AJP Regulatory Integrative and Comparative Physiology ◽

10.1152/ajpregu.00436.2002 ◽

2003 ◽

Vol 284 (4) ◽

pp. R1021-R1030 ◽

Cited By ~ 16

Author(s):

Janet L. Funk ◽

Elton Migliati ◽

Guanjie Chen ◽

Hongbing Wei ◽

Jonathan Wilson ◽

...

Keyword(s):

Blood Flow ◽

Parathyroid Hormone ◽

Cell Injury ◽

Tissue Injury ◽

Northern Analysis ◽

Related Protein ◽

Cerebral Microvessels ◽

Ischemic Brain ◽

Parathyroid Hormone Related Protein ◽

Pthrp Expression

Parathyroid hormone-related protein (PTHrP) is a multifunctional peptide that enhances blood flow in non-central nervous system (CNS) vascular beds by causing vasodilation. PTHrP expression is induced in non-CNS organs in response to ischemia. Experiments were therefore undertaken to determine whether PTHrP can be induced in brain in response to ischemic injury and whether PTHrP can act locally as a vasodilator in the cerebral vasculature, an effect that could be neuroprotective in the setting of stroke. PTHrP expression was examined by Northern analysis and immunohistochemical staining in male Sprague-Dawley rats subjected to permanent middle cerebral artery occlusion (MCAO).

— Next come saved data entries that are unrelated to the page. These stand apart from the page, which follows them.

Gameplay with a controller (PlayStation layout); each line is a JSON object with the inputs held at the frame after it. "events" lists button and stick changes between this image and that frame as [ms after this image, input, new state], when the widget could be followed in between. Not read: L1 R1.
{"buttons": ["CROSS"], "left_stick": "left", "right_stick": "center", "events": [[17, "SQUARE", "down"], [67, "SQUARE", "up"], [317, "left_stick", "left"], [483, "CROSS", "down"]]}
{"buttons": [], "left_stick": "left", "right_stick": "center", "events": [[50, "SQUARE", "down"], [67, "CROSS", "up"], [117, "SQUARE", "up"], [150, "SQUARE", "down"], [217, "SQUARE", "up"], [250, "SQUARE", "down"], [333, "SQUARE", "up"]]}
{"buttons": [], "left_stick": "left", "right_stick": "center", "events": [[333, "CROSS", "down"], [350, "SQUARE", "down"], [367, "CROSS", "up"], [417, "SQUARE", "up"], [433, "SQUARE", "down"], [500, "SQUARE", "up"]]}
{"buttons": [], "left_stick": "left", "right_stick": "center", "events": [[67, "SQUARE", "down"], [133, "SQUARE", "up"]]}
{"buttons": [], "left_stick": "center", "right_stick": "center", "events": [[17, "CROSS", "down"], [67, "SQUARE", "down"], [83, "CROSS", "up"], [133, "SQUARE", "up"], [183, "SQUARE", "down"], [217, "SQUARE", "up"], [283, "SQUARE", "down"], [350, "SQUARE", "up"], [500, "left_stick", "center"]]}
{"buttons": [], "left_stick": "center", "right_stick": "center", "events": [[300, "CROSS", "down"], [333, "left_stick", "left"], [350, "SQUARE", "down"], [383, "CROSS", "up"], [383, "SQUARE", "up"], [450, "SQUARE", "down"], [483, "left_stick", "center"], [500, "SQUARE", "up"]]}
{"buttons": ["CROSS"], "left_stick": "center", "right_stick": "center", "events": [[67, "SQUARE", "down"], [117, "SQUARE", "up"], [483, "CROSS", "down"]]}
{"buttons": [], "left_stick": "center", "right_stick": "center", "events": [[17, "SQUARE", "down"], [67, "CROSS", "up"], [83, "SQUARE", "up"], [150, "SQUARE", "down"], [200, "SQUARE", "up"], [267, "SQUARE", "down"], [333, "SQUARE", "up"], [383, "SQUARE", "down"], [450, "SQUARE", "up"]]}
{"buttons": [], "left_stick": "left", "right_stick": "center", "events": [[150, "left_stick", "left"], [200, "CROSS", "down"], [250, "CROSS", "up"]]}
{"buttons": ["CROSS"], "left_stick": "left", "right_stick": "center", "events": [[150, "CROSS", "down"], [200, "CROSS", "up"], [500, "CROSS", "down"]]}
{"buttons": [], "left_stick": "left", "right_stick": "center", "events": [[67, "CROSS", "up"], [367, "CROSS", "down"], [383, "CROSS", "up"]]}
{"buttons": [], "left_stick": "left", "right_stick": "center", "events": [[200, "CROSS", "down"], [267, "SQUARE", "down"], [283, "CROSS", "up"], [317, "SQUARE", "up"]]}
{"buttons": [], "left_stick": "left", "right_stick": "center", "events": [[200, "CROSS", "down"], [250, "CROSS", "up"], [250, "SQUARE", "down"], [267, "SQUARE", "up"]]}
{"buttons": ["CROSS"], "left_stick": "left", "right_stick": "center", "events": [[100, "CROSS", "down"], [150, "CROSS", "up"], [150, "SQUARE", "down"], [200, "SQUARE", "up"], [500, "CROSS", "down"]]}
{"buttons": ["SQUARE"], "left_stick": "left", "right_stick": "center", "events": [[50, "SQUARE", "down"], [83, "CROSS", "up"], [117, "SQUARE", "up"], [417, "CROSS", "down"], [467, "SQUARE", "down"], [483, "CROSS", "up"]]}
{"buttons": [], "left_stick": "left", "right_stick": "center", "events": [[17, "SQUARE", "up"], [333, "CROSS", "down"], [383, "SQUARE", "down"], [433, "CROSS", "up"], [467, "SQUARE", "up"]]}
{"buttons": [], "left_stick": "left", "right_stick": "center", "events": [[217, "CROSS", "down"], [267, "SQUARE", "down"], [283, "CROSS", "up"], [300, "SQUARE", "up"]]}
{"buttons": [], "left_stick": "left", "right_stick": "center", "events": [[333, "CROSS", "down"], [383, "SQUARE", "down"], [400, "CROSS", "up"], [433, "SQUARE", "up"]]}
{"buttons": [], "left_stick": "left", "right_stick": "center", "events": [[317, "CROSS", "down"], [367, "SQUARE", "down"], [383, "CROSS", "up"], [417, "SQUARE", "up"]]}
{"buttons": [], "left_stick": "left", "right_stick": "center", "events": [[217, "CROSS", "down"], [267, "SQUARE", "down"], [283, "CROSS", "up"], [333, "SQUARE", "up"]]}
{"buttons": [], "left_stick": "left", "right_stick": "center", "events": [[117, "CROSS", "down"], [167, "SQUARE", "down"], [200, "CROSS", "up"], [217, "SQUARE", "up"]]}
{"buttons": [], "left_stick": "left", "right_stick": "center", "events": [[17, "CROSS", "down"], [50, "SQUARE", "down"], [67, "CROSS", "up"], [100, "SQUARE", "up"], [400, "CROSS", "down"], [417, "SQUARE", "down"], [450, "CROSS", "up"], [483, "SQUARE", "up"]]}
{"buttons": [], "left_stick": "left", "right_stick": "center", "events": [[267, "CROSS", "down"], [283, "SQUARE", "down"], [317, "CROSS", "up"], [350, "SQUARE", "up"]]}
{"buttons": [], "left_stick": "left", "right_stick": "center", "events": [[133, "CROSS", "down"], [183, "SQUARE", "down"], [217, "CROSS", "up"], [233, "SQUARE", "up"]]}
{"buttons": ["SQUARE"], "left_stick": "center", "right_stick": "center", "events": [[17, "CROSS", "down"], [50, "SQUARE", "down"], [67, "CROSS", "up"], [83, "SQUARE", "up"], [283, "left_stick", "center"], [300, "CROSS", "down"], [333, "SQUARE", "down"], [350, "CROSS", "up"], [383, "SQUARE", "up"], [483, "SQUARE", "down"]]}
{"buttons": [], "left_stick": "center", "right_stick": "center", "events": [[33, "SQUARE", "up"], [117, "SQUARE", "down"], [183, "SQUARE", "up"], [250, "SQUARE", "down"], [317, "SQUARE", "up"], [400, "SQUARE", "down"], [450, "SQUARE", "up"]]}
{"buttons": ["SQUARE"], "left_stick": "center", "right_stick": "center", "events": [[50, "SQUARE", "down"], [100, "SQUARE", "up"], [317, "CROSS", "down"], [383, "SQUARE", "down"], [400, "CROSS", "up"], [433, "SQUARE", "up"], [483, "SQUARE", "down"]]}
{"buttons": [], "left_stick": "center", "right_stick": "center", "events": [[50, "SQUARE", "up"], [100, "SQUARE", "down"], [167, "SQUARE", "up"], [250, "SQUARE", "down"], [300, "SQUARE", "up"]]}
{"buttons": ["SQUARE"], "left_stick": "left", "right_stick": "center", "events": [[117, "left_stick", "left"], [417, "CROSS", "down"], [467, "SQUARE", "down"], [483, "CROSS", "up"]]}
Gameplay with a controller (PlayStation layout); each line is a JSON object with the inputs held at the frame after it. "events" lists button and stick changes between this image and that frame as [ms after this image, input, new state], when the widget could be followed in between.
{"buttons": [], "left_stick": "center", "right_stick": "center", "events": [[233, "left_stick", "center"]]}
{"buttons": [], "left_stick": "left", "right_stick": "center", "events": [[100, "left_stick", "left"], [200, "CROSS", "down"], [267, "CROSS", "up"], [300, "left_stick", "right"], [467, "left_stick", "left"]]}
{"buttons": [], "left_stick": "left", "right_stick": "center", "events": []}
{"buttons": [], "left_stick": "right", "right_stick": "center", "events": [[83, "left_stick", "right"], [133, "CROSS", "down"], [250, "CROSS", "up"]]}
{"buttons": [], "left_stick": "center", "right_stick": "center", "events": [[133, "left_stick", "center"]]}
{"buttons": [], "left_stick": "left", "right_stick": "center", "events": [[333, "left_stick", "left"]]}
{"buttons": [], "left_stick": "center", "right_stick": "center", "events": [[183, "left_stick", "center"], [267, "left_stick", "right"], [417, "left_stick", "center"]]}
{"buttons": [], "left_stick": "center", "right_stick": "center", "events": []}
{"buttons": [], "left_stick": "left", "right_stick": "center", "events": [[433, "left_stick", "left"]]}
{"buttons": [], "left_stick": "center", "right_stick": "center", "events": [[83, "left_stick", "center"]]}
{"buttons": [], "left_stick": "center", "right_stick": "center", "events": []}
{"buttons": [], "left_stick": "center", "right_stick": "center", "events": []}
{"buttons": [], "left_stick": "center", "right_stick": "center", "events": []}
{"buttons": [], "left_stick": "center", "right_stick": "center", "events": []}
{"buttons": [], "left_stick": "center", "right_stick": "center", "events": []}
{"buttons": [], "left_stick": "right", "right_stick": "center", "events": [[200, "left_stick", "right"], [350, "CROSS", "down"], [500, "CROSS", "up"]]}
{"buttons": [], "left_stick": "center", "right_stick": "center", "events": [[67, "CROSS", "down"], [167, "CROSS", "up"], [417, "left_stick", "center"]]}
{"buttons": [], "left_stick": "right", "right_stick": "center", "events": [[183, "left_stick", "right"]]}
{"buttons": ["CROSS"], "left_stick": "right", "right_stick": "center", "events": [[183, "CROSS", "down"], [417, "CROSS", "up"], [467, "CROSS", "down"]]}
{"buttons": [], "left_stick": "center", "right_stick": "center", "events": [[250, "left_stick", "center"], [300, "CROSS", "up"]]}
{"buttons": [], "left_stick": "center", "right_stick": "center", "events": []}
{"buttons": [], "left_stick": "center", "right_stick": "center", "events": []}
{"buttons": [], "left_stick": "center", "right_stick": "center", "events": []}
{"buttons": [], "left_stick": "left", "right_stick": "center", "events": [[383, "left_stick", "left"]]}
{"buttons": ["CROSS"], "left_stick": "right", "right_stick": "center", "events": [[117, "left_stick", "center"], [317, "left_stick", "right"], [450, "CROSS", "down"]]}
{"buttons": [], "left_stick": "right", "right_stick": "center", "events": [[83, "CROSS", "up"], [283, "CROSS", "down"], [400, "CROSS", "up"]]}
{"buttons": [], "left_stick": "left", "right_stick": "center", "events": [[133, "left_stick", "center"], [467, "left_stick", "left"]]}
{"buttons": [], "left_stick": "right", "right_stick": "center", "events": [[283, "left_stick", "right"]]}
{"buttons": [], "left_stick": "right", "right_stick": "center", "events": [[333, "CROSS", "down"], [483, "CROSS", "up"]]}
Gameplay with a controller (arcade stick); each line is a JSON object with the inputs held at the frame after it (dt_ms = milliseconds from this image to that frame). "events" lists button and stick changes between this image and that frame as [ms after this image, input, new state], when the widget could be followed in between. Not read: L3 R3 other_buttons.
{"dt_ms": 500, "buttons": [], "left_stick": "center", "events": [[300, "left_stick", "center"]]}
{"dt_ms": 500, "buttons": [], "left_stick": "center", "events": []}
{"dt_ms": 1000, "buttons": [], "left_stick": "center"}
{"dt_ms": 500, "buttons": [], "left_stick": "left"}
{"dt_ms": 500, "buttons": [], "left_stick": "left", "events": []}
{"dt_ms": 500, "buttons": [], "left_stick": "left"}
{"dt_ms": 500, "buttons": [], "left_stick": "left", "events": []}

Vasodilatory effects of superfused PTHrP(1–34) on pial arterioles were determined by intravital fluorescence microscopy. Effects of PTHrP(1–34) peptide administration on MCAO infarction size reduction were assessed. PTHrP expression was induced in the ischemic hemisphere as early as 4 h after MCAO and remained elevated for up to 24 h. Increased immunoreactive PTHrP at sites of ischemic tissue injury was located in the cerebral microvessels. Superfusion with PTHrP(1–34) peptide for up to 25 min increased pial arteriolar diameter by 30% in normal animals. In animals with permanent MCAO, PTHrP(1–34) peptide treatment significantly decreased cortical infarct size (−47%). In summary, PTHrP expression increases at sites of ischemic brain injury in the cerebrovasculature. This local increase in PTHrP could be an adaptive response that enhances blood flow to the ischemic brain, thus limiting cell injury.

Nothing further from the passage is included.